Pada dasarnya penetapan NJOP dilakukan setiap 3 tahun sekali oleh Kepala Kantor Wilayah Direktorat Jenderal Pajak atas nama Menteri Keuangan dengan mempertimbangkan pendapat Gubernur /Bupati /Walikota (Pemerintah Daerah) setempat denagan memperhatikan asas self assessment. Dasar dari penghitungan pajak adalah yang ditetapkan serendah-rendahnya 20% dan setinggi-tingginya 100% dari NJOP.

Tetapi untuk daerah tertentu (misalnya daerah pertokoan, perkantoran) yang karena perkembangan pembangunan  mengakibatkan kenaikan NJOP cukup besar, maka penetapan nilai jual ditetapkan setahun sekali. Hal ini sering disebut dengan intensifikasi Pajak Bumi dan Bangunan.

PBB=Tarif pajak x NJKP

PBB= 0,5%X(Persentase NJKPx(NJOPxNJOPTKP))

 

Proses Pembayaran Pajak Bumi dan Bangunan

 

Dalam pembayaran Pajak Bumi dan Bangunan ada beberapa tahap yang perlu dilaksanakan untuk sampai pada pembayaran mulai dari tahap Pendaftaran, penyampaian Surat Pemberitahuan Obyek Pajak (SPOP), penyampaian Surat Ketetapan Pajak Terutang (SPPT) sampai dengan penyampaian Surat Ketetapan Pajak (SKP). Adapun tahap-tahap tersebut dapat dijelaskan sebagai berikut :

 a.  Pendaftaran

Dalam rangka pendataan obek pajak maka subyek pajak yang memiliki atau mempunyai hak atas obyek pajak, menguasai atau memperoleh manfaat dari obyek pajak PBB, wajib mendaftarkan obyek pajak dengan mengisi SPOP dikembalikan kepada Direktorat Jenderal Pajak tempat obyek pajak berada sesuai dengan pasal 19 ayat (1) Undang-Undang Nomor 12 Tahun 1994. Data yang harus didaftarkan dapat dilihat pada SPOP tersebut, dan tata cara pendaftaran obyek kena pajak diatur dalam Keputusan Menteri Keuangan Nomor 19/KMK/04/Tahun 1986 tanggal 19 Januari 1986.

 

b.  Surat Pemberitahuan Obyek Pajak (SPOP)

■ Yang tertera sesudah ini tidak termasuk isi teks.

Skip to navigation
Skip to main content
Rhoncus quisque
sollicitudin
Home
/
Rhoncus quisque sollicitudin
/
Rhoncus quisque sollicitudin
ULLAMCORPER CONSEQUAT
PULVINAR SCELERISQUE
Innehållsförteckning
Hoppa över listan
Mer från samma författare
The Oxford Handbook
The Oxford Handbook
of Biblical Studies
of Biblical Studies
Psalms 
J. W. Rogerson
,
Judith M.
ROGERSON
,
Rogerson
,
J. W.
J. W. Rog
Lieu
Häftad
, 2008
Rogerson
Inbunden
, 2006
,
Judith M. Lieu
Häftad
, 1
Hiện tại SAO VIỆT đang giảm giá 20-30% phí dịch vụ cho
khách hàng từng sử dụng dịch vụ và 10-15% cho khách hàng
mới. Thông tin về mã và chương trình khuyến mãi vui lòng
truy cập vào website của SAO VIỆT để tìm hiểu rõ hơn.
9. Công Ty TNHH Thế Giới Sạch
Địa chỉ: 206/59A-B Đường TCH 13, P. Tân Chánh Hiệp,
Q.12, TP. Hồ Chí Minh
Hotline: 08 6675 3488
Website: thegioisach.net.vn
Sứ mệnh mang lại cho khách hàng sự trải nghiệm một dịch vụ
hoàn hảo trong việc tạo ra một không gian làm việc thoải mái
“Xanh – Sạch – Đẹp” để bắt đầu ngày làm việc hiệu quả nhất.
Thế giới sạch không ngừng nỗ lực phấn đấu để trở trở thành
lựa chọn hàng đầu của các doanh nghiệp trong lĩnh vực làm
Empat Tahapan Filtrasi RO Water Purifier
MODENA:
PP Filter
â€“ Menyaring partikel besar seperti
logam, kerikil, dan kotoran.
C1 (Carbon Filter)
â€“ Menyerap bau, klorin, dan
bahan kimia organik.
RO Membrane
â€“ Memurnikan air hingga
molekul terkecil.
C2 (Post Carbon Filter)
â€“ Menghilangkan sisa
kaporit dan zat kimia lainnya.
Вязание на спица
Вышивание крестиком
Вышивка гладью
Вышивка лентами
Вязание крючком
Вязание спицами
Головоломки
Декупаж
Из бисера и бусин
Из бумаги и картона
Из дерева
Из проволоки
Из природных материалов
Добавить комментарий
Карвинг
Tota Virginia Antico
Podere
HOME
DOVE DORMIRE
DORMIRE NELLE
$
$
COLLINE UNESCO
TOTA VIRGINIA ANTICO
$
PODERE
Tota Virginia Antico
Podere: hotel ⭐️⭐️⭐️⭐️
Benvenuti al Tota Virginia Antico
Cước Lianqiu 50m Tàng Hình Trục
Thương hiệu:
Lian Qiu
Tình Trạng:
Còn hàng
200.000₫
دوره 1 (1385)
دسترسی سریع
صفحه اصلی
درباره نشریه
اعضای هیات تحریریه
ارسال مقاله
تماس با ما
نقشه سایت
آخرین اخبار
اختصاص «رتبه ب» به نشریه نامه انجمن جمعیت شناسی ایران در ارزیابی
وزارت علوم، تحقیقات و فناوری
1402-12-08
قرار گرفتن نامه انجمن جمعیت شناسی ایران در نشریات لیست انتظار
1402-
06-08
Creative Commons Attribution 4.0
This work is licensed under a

SPOP harus diisi dengan jelas, benar, lengkap dan tepat dan waktu serta ditandatangani dan disampaikan kepada Direktorat Jenderal Pajak yang wilayah kerjanya meliputi letak obyek pajak selambat-lambatnya 30 (tiga puluh) hari setelah tanggal diterimanya SPOP oleh wajib pajak.

Apabila SPOP terlambat dikembalikan atau pengisiannya tidak benar atau tidak lengkap dan atau melampirkan data yang tidak benar dengan sengaja maka wajib pajak yang bersangkutan dikenakan denda administrasi dan kepadanya akan diterbitkan surat ketetapan pajak (SKP) bukan surat pemberitahuan pajak terhutang (SPPT).

                           Dalam hal membayar PBB dikenakan 3 (tiga) macam pembayaran yaitu :

1.    Pembayaran melalui Bank yaitu :

Wajib pajak membayar pajak terutang pada Bank-bank yang telah ditentukan atau ditunjuk oleh pemerintah yang berada di wilayah tempat obyek pajak. Setelah pajak tersebut dibayar, wajib pajak menerima SPPT dan oleh wajib pajak dikirimkan ke Kantor Pelayanan PBB setempat secara administrasi, penerimaan oleh Bank diteruskan ke rekening Kantor Kas Negara.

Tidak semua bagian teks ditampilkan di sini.